### QUOTED TEXT
########################################

Japanese composer and conductor (born 1940)

Ken'ichiro Kobayashi (小林 研一郎, Kobayashi Ken'ichirō) is a Japanese conductor and composer. In Japan he is known among his fans as “Kobaken.”

==Biography==
Born in Iwaki, Fukushima, Kobayashi's father was a high school music teacher, and mother was a primary school teacher. Kobayashi started composing music at the age of 11, studied composition and conducting under Mareo Ishiketa (composition), Kazuo Yamada (conducting), and Akeo Watanabe (conducting) at Tokyo University of the Arts.

Kobayashi won the 1st prize and the special award at the International Conductors Competition on Hungarian television in 1974. He has led orchestras in Germany, Austria, Britain, and Netherlands. Kobayashi has been resident conductor of the Tokyo Metropolitan Symphony Orchestra and Kyoto Symphony Orchestra. Kobayashi was appointed to the principal conductor of Japan Philharmonic Orchestra (1988–90), chief conductor (1990–94, 1997–2004), music director (2004–07) and conductor laureate since 2010.

########################################

### DATA ROWS
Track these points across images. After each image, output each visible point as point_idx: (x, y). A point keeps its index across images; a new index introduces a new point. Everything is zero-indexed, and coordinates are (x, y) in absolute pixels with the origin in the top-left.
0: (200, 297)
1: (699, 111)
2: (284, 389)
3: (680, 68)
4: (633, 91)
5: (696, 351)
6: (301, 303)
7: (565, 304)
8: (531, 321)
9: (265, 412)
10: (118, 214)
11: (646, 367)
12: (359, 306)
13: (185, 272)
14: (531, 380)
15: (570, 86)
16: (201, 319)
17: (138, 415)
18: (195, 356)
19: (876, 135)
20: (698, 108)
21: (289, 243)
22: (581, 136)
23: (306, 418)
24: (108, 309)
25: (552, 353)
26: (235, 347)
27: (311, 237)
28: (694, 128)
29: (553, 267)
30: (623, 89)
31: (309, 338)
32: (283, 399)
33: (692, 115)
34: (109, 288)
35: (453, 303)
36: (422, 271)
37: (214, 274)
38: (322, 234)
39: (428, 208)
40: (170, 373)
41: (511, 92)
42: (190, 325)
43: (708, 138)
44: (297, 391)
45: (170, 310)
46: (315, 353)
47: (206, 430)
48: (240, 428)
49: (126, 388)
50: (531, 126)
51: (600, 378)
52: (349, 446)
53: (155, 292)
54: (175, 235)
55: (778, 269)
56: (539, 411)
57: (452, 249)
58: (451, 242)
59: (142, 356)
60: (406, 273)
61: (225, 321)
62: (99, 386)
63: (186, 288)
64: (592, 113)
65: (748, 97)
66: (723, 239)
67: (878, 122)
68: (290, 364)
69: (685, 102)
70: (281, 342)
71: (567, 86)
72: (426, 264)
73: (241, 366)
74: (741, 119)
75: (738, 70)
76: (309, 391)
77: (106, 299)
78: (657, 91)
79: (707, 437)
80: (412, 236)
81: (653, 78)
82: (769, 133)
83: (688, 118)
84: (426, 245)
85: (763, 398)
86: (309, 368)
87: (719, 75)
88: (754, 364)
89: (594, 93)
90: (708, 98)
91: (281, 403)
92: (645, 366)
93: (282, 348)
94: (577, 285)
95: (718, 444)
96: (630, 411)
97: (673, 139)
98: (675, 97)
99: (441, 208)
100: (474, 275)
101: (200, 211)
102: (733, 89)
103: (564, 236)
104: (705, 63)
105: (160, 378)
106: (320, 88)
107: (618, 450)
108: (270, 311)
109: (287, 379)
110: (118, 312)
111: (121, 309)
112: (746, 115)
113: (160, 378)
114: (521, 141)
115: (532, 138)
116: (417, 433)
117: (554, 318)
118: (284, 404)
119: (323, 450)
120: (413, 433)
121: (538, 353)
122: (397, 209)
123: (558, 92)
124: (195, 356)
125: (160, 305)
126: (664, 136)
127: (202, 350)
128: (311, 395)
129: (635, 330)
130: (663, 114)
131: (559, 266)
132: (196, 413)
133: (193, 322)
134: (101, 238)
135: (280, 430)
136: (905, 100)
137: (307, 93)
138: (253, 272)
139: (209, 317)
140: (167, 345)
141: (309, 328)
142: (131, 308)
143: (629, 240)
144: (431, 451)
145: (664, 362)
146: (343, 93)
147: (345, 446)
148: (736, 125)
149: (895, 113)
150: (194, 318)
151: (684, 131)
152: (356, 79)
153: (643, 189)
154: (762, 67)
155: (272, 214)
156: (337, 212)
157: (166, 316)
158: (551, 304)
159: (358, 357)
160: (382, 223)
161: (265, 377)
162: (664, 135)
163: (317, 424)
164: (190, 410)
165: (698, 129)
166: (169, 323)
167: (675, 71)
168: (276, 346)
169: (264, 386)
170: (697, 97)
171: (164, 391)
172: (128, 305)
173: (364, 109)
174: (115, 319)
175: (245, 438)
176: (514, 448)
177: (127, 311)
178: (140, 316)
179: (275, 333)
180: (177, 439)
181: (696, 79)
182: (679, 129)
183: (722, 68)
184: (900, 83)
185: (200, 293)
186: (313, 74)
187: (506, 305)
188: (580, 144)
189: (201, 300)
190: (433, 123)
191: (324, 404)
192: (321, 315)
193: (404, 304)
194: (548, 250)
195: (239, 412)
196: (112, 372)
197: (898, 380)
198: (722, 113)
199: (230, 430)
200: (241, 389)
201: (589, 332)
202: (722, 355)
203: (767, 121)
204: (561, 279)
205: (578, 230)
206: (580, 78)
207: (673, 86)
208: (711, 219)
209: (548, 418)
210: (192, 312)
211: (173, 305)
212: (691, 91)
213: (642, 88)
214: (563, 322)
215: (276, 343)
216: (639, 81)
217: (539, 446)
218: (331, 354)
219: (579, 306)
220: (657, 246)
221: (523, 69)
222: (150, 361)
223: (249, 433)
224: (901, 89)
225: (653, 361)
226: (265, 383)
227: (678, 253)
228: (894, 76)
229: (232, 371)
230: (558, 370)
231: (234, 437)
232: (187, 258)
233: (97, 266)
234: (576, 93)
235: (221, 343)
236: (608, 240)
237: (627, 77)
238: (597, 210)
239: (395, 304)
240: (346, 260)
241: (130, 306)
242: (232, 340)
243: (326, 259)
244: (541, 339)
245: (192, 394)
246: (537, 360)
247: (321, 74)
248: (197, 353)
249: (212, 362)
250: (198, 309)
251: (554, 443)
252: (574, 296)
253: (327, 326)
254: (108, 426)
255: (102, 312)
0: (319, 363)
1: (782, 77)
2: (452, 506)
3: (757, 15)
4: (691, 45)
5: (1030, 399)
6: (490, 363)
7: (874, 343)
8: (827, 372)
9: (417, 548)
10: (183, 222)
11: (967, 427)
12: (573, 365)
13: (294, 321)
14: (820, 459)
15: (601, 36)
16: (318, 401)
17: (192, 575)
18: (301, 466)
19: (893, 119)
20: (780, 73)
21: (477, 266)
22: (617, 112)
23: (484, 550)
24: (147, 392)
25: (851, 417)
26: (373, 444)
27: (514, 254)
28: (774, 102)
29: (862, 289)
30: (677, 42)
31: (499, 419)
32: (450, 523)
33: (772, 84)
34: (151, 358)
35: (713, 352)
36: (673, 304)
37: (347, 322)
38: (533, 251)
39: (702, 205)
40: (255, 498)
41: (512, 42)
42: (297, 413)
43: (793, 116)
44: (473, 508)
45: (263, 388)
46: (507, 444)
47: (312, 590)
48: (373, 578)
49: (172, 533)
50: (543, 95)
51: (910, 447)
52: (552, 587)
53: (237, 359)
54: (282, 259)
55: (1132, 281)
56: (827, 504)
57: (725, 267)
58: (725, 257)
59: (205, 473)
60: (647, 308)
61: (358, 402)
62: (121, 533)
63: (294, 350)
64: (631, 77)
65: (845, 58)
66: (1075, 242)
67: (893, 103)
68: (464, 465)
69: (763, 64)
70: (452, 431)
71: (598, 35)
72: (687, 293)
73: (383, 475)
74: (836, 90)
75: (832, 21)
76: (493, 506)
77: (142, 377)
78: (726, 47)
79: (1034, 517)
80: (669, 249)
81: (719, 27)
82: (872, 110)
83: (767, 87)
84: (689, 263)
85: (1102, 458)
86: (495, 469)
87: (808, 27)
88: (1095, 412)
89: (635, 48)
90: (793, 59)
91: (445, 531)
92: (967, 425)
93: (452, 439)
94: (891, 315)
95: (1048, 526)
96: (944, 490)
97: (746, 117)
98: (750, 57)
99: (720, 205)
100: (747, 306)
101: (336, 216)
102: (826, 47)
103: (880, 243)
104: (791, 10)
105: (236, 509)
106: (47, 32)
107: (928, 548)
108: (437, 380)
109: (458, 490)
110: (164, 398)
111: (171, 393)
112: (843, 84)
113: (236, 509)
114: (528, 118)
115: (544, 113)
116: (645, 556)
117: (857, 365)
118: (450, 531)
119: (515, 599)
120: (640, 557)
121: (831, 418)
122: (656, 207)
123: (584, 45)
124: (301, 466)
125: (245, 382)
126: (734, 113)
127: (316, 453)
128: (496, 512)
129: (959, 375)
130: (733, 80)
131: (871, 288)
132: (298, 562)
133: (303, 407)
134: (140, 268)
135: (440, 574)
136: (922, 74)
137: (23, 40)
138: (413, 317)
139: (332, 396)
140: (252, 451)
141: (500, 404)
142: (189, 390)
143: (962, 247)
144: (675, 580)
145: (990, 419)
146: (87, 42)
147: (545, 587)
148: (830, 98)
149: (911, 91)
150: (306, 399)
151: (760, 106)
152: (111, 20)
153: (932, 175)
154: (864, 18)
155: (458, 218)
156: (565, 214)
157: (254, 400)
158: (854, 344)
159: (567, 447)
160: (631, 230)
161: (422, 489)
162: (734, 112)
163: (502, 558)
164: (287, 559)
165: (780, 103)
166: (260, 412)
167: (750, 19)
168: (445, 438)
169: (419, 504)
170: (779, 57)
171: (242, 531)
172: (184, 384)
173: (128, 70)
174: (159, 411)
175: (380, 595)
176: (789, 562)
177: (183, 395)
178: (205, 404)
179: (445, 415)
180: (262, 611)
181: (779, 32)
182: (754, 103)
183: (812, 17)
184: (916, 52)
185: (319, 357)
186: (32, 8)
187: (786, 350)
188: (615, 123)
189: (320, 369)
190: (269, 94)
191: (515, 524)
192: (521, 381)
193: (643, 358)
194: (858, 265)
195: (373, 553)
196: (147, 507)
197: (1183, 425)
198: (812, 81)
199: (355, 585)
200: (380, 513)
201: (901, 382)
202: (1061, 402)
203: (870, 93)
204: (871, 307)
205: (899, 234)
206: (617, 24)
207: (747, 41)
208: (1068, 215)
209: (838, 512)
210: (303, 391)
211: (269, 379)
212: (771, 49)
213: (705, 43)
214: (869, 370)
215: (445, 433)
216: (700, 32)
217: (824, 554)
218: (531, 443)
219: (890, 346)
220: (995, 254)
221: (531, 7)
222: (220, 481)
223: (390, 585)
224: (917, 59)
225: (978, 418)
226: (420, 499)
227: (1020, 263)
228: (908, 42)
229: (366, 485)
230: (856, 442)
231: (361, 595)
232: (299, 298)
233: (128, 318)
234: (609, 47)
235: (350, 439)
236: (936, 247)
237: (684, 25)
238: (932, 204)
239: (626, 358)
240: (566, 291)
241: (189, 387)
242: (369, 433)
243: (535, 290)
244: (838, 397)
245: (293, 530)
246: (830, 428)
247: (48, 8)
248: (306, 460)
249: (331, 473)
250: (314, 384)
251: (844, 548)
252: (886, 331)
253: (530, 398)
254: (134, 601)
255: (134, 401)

########################################

### SET TASKS
**A)** Rewrite the paragraph of the Kobayashi article that begins "Kobayashi won the 1st prize" as a bulleted list, keeping its main facts.
**B)** Answer these from the Kobayashi article, one answer a line:
(i) What do his fans in Japan call him?
(ii) At what age did he start composing music?
(iii) In what year did he win the International Conductors Competition on Hungarian television?
**C)** Copy the Kobayashi article word for word between "Ken'ichiro Kobayashi (小林" and "of the Arts.", inclusive.
Use only the Kobayashi article for these, not the entries.

### SOLUTIONS TO THE PROBLEMS
**A)**
- Won the 1st prize and the special award at the International Conductors Competition on Hungarian television in 1974
- Has led orchestras in Germany, Austria, Britain, and the Netherlands
- Has been resident conductor of the Tokyo Metropolitan Symphony Orchestra and the Kyoto Symphony Orchestra
- Japan Philharmonic Orchestra roles:
  - Principal conductor (1988–90)
  - Chief conductor (1990–94, 1997–2004)
  - Music director (2004–07)
  - Conductor laureate since 2010

**B)**
(i) Kobaken
(ii) 11
(iii) 1974

**C)**
Ken'ichiro Kobayashi (小林 研一郎, Kobayashi Ken'ichirō) is a Japanese conductor and composer. In Japan he is known among his fans as “Kobaken.”

==Biography==
Born in Iwaki, Fukushima, Kobayashi's father was a high school music teacher, and mother was a primary school teacher. Kobayashi started composing music at the age of 11, studied composition and conducting under Mareo Ishiketa (composition), Kazuo Yamada (conducting), and Akeo Watanabe (conducting) at Tokyo University of the Arts.